• **What you are asked to do**
Below are the entries; tally the lines holding the string "third" and give only that figure.

#### Available records

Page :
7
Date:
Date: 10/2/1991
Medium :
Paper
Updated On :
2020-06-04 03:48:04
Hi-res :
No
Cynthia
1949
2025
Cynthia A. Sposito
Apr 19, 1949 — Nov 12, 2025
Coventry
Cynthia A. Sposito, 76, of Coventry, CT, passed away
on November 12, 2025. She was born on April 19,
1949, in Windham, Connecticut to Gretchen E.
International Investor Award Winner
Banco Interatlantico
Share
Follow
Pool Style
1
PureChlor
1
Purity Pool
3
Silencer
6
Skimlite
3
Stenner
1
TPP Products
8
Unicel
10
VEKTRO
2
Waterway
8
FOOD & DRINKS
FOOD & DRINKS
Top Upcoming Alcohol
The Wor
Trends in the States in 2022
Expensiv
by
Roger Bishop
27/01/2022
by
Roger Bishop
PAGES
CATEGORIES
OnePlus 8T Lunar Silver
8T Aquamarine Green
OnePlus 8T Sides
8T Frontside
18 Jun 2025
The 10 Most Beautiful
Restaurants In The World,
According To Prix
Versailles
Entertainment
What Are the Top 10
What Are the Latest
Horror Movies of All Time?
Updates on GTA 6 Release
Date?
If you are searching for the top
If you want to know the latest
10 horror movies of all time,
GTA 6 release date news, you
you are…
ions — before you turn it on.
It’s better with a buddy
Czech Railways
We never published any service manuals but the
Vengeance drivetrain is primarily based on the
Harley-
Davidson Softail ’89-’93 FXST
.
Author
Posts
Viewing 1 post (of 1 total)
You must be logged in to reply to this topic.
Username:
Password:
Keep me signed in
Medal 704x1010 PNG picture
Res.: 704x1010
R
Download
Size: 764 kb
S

########
#### Available records

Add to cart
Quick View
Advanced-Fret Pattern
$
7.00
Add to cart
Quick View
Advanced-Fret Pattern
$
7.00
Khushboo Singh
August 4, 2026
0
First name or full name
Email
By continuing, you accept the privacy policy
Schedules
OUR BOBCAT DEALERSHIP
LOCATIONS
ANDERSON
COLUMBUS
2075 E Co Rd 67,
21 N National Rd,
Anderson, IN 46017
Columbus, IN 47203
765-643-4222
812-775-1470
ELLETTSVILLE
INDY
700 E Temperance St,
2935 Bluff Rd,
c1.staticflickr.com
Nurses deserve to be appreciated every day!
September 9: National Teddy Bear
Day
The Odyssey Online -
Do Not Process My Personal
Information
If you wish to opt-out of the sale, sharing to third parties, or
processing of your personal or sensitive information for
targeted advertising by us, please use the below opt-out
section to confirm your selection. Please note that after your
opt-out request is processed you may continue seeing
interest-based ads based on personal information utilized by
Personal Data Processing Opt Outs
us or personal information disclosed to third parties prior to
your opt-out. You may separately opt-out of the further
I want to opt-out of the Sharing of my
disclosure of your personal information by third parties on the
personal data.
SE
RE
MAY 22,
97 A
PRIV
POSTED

########

• **Answer to the exercise**
3